Who’s behind Anonymous Sudan?
The short answer is that apart from the people behind Anonymous Sudan, nobody really knows. However, since the Anonymous collective distanced itself from the group and there’s no actual link between the state of Sudan and the group, it seems the gang’s name serves more as a distraction than something indicative of its intentions.
The fact that the gang started posting in Russian and closely coordinated with Killnet and its leader Killmilk, points to some overlap between the two. Not that either group would avoid public connections, with recent comments on the “Darknet parliament” suggesting an alliance between the two.

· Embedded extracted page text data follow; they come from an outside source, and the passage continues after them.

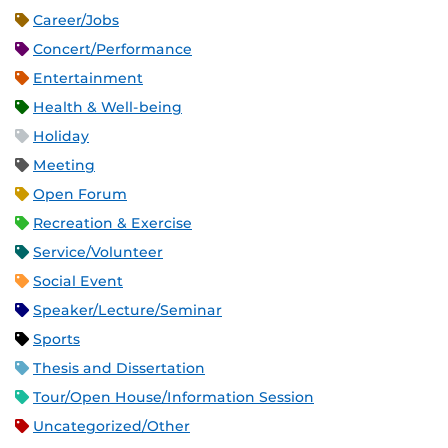
Career/Jobs
Concert/Performance
Entertainment
Health & Well-being
Holiday
Meeting
Open Forum
Recreation & Exercise
Service/Volunteer
Social Event
Speaker/Lecture/Seminar
Sports
Thesis and Dissertation
Tour/Open House/Information Session
Uncategorized/Other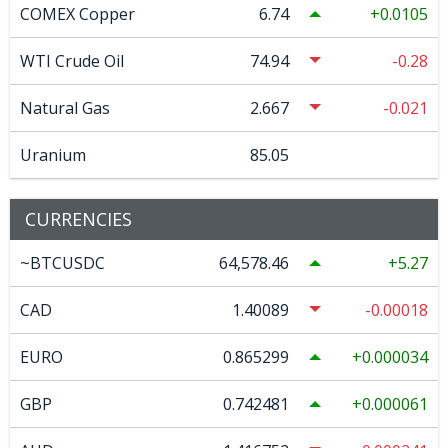
COMEX Copper
6.74
0.0105
WTI Crude Oil
74.94
-0.28
Natural Gas
2.667
-0.021
Uranium
85.05
CURRENCIES
~BTCUSDC
64,578.46
5.27
CAD
1.40089
-0.00018
EURO
0.865299
0.000034
GBP
0.742481
0.000061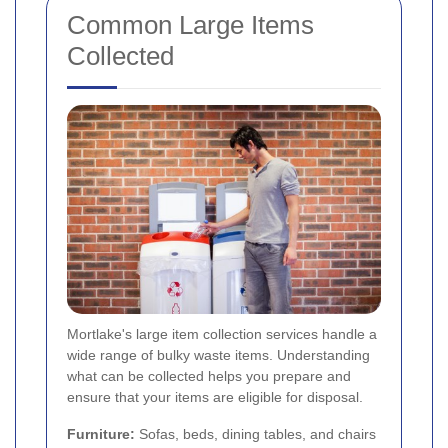
Common Large Items
Collected
Mortlake's large item collection services handle a
wide range of bulky waste items. Understanding
what can be collected helps you prepare and
ensure that your items are eligible for disposal.
Furniture:
Sofas, beds, dining tables, and chairs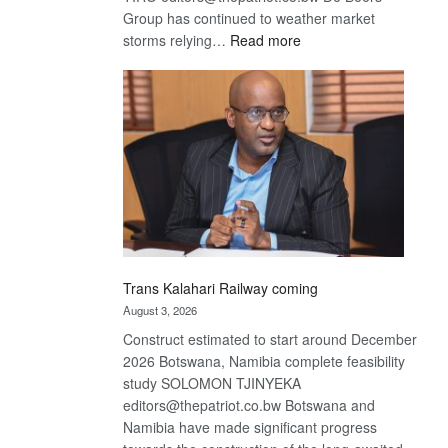
Group has continued to weather market
:
storms relying…
Read more
De
Beers
optimistic
about
recovery
Trans Kalahari Railway coming
August 3, 2026
Construct estimated to start around December
2026 Botswana, Namibia complete feasibility
study SOLOMON TJINYEKA
editors@thepatriot.co.bw Botswana and
Namibia have made significant progress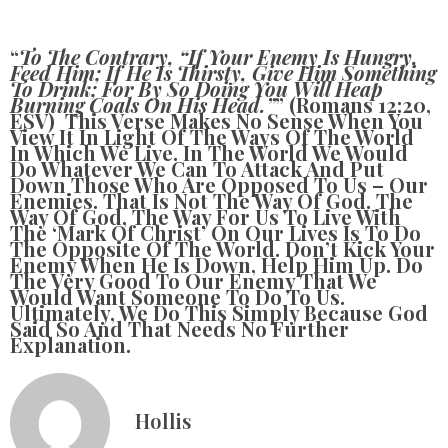
“
To The Contrary, “if Your Enemy Is Hungry,
Feed Him; If He Is Thirsty, Give Him Something
To Drink; For By So Doing You Will Heap
Burning Coals On His Head.”
” (Romans 12:20,
ESV) This Verse Makes No Sense When You
View It In Light Of The Ways Of The World
In Which We Live. In The World We Would
Do Whatever We Can To Attack And Put
Down Those Who Are Opposed To Us – Our
Enemies. That Is Not The Way Of God. The
Way Of God, The Way For Us To Live With
The ‘mark Of Christ’ On Our Lives Is To Do
The Opposite Of The World. Don’t Kick Your
Enemy When He Is Down, Help Him Up. Do
The Very Good To Our Enemy That We
Would Want Someone To Do To Us.
Ultimately, We Do This Simply Because God
Said So And That Needs No Further
Explanation.
Hollis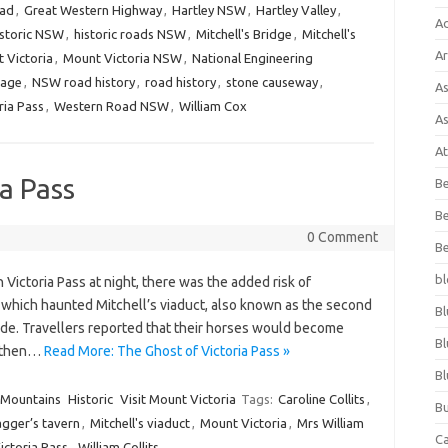
oad
,
Great Western Highway
,
Hartley NSW
,
Hartley Valley
,
A
istoric NSW
,
historic roads NSW
,
Mitchell's Bridge
,
Mitchell's
Ar
 Victoria
,
Mount Victoria NSW
,
National Engineering
tage
,
NSW road history
,
road history
,
stone causeway
,
As
ria Pass
,
Western Road NSW
,
William Cox
As
At
a Pass
Be
Be
0 Comment
Be
bl
 Victoria Pass at night, there was the added risk of
, which haunted Mitchell’s viaduct, also known as the second
Bl
side. Travellers reported that their horses would become
Bl
, then…
Read More: The Ghost of Victoria Pass »
Bl
 Mountains
Historic
Visit Mount Victoria
Tags:
Caroline Collits
,
Bu
agger’s tavern
,
Mitchell's viaduct
,
Mount Victoria
,
Mrs William
C
ictoria Pass
,
William Collits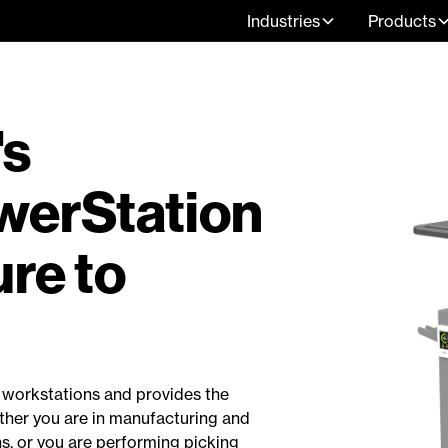
Industries
Products
's
erStation
re to
d workstations and provides the
ther you are in manufacturing and
ns, or you are performing picking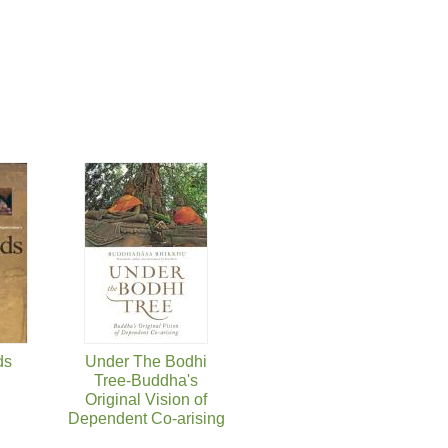
ds
Under The Bodhi
Tree-Buddha's
Original Vision of
Dependent Co-arising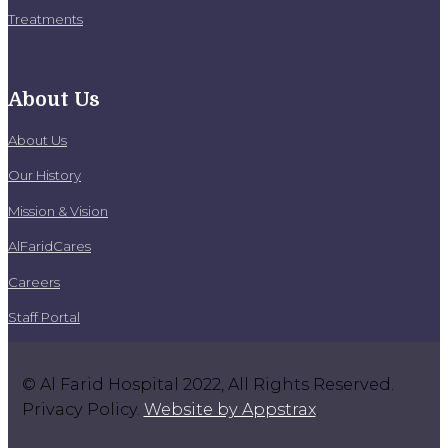
Treatments
About Us
About Us
Our History
Mission & Vision
AlFaridCares
Careers
Staff Portal
© Al Farid Hospital 2022, All Rights Reserved.
Privacy Policy.
Website by Appstrax
.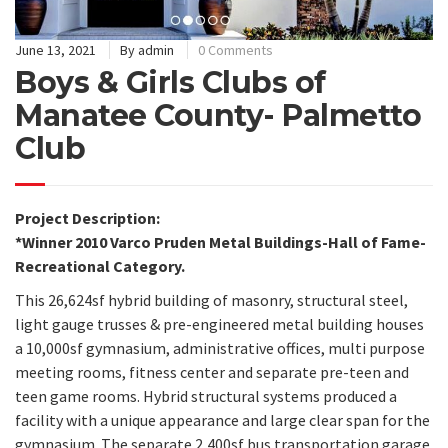
June 13, 2021
By
admin
0 Comments
Boys & Girls Clubs of
Manatee County- Palmetto
Club
Project Description:
*Winner 2010 Varco Pruden Metal Buildings-Hall of Fame-
Recreational Category.
This 26,624sf hybrid building of masonry, structural steel,
light gauge trusses & pre-engineered metal building houses
a 10,000sf gymnasium, administrative offices, multi purpose
meeting rooms, fitness center and separate pre-teen and
teen game rooms. Hybrid structural systems produced a
facility with a unique appearance and large clear span for the
gymnasium. The separate 2,400sf bus transportation garage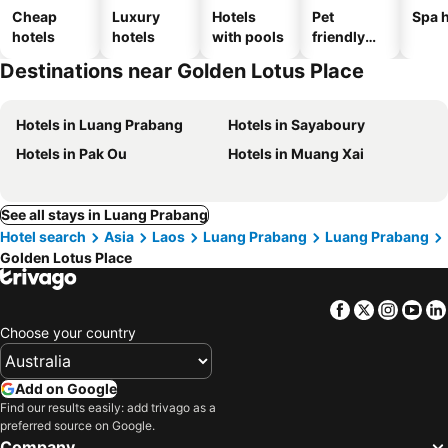
Cheap
Luxury
Hotels
Pet
Spa h
hotels
hotels
with pools
friendly
hotels
Destinations near Golden Lotus Place
Hotels in Luang Prabang
Hotels in Sayaboury
Hotels in Pak Ou
Hotels in Muang Xai
See all stays in Luang Prabang
Hotel search
Asia
Laos
Luang Prabang
Luang Prabang
Golden Lotus Place
Facebook
Twitter
Insta
Yo
Choose your country
Add on Google
Find our results easily: add trivago as a
preferred source on Google.
Company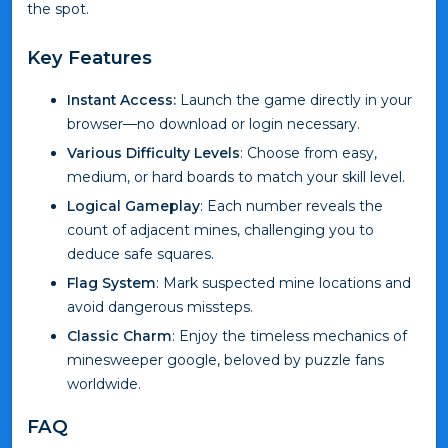
the spot.
Key Features
Instant Access:
Launch the game directly in your
browser—no download or login necessary.
Various Difficulty Levels
: Choose from easy,
medium, or hard boards to match your skill level.
Logical Gameplay
: Each number reveals the
count of adjacent mines, challenging you to
deduce safe squares.
Flag System
: Mark suspected mine locations and
avoid dangerous missteps.
Classic Charm
: Enjoy the timeless mechanics of
minesweeper google, beloved by puzzle fans
worldwide.
FAQ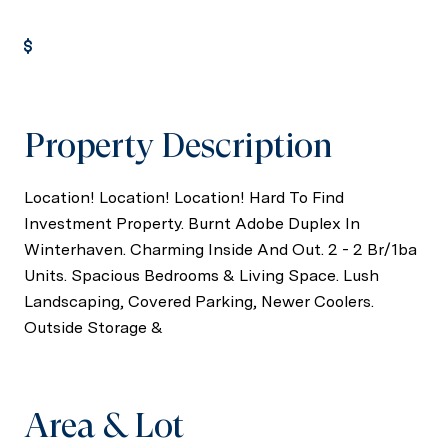
Get Pre-Approved
Property Description
Location! Location! Location! Hard To Find
Investment Property. Burnt Adobe Duplex In
Winterhaven. Charming Inside And Out. 2 - 2 Br/1ba
Units. Spacious Bedrooms & Living Space. Lush
Landscaping, Covered Parking, Newer Coolers.
Outside Storage &
Area & Lot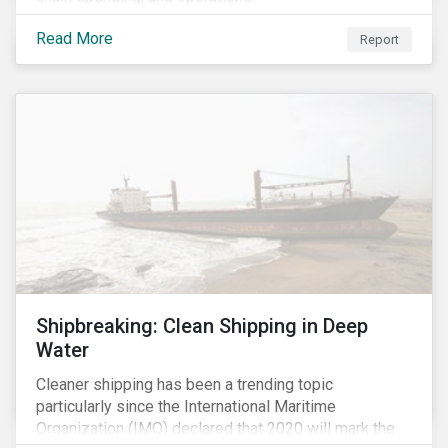
Read More
Report
Shipbreaking: Clean Shipping in Deep
Water
Cleaner shipping has been a trending topic
particularly since the International Maritime
Organization (IMO) declared that 2020 will mark the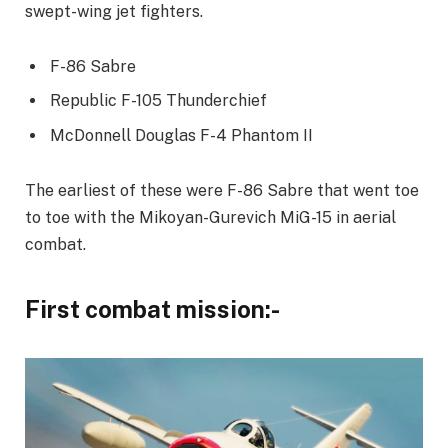
swept-wing jet fighters.
F-86 Sabre
Republic F-105 Thunderchief
McDonnell Douglas F-4 Phantom II
The earliest of these were F-86 Sabre that went toe
to toe with the Mikoyan-Gurevich MiG-15 in aerial
combat.
First combat mission:-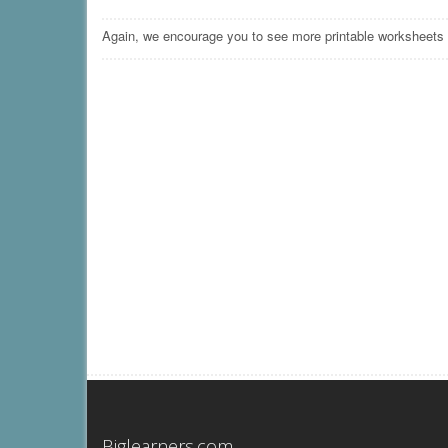
Again, we encourage you to see more printable worksheets
Biglearners.com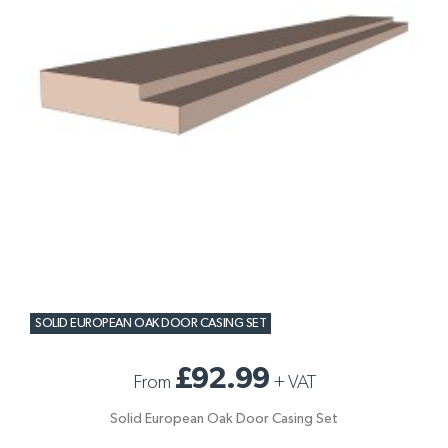
SOLID EUROPEAN OAK DOOR CASING SET
£92.99
From
+
VAT
Solid European Oak Door Casing Set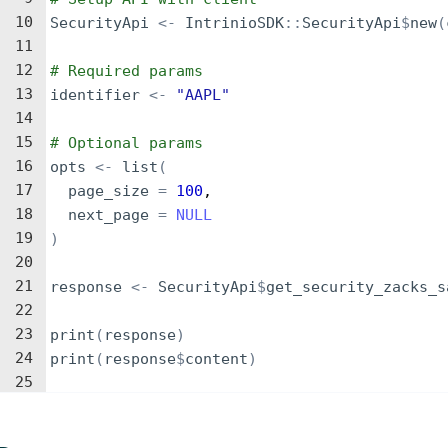
10
SecurityApi
<-
IntrinioSDK
::
SecurityApi
$
new
(
11
12
# Required params
13
identifier
<-
"AAPL"
14
15
# Optional params
16
opts
<-
list
(
17
page_size
=
100
,
18
next_page
=
NULL
19
)
20
21
response
<-
SecurityApi
$
get_security_zacks_s
22
23
print
(
response
)
24
print
(
response
$
content
)
25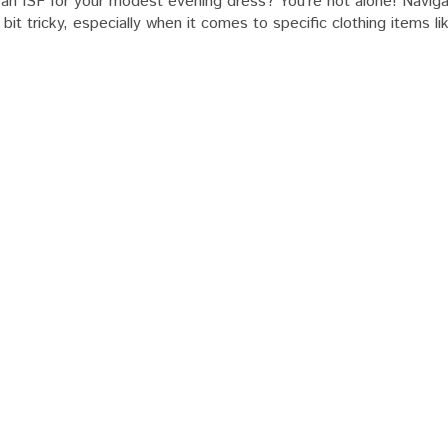
 an ISF for your modest evening dress? You’re not alone! Naviga
bit tricky, especially when it comes to specific clothing items l
t
g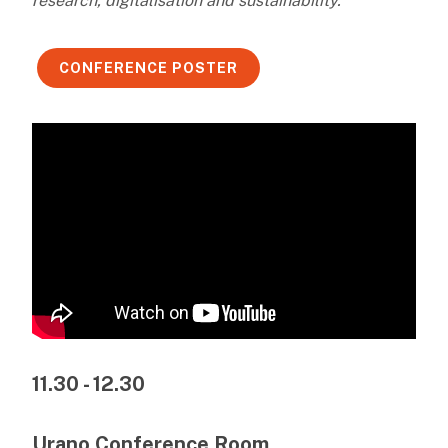
research, digitalisation and sustainability.
CONFERENCE POSTER
11.30 - 12.30
Urano Conference Room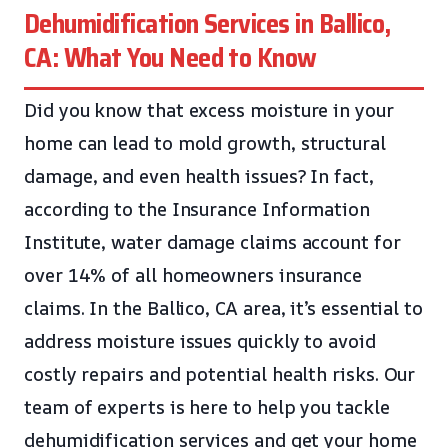
Dehumidification Services in Ballico,
CA: What You Need to Know
Did you know that excess moisture in your
home can lead to mold growth, structural
damage, and even health issues? In fact,
according to the Insurance Information
Institute, water damage claims account for
over 14% of all homeowners insurance
claims. In the Ballico, CA area, it’s essential to
address moisture issues quickly to avoid
costly repairs and potential health risks. Our
team of experts is here to help you tackle
dehumidification services and get your home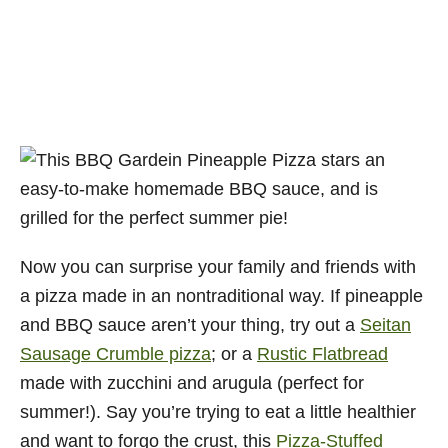
Now you can surprise your family and friends with
a pizza made in an nontraditional way. If pineapple
and BBQ sauce aren’t your thing, try out a
Seitan
Sausage Crumble pizza
; or a
Rustic Flatbread
made with zucchini and arugula (perfect for
summer!). Say you’re trying to eat a little healthier
and want to forgo the crust, this
Pizza-Stuffed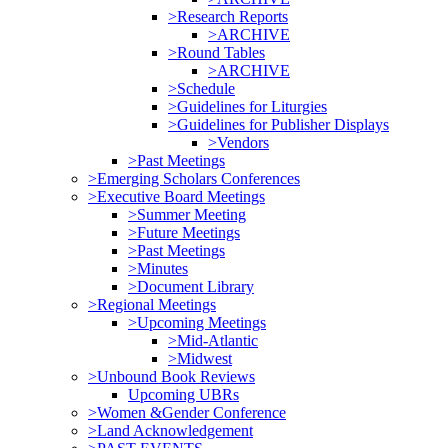
>Research Reports
>ARCHIVE
>Round Tables
>ARCHIVE
>Schedule
>Guidelines for Liturgies
>Guidelines for Publisher Displays
>Vendors
>Past Meetings
>Emerging Scholars Conferences
>Executive Board Meetings
>Summer Meeting
>Future Meetings
>Past Meetings
>Minutes
>Document Library
>Regional Meetings
>Upcoming Meetings
>Mid-Atlantic
>Midwest
>Unbound Book Reviews
Upcoming UBRs
>Women &Gender Conference
>Land Acknowledgement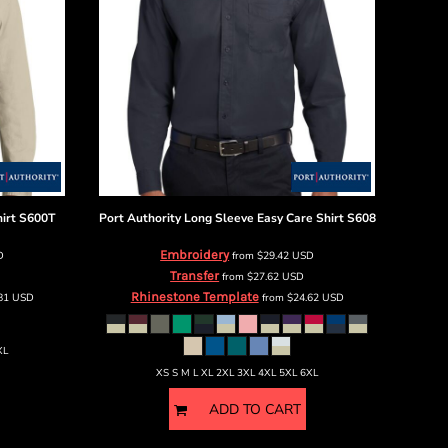
irt
S600T
Port Authority
Long Sleeve Easy Care Shirt
S608
Embroidery
D
from
$29.42
USD
Transfer
from
$27.62
USD
Rhinestone Template
.81
USD
from
$24.62
USD
XL
XS S M L XL 2XL 3XL 4XL 5XL 6XL
ADD TO CART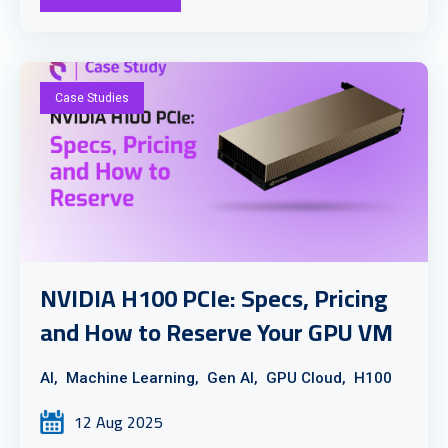
Case Studies
NVIDIA H100 PCIe: Specs, Pricing
and How to Reserve Your GPU VM
AI,
Machine Learning,
Gen AI,
GPU Cloud,
H100
12 Aug 2025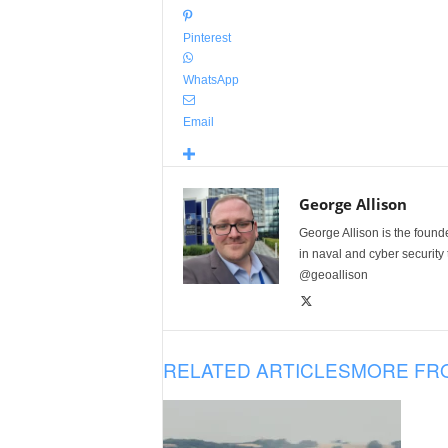
Pinterest
WhatsApp
Email
George Allison
George Allison is the foun
in naval and cyber security
@geoallison
RELATED ARTICLES
MORE FR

A recent study by cybersecurity firm CyberCX states that the way Anonymous Sudan operates, communicates, and who it affiliates with points to the group being linked with the Russian state — the supposed hacktivism of the group serving as a convenient smokescreen to disrupt Western organizations.
Or, in other words, “if it looks like a duck, swims like a duck, and quacks like a duck, then it probably is a duck.”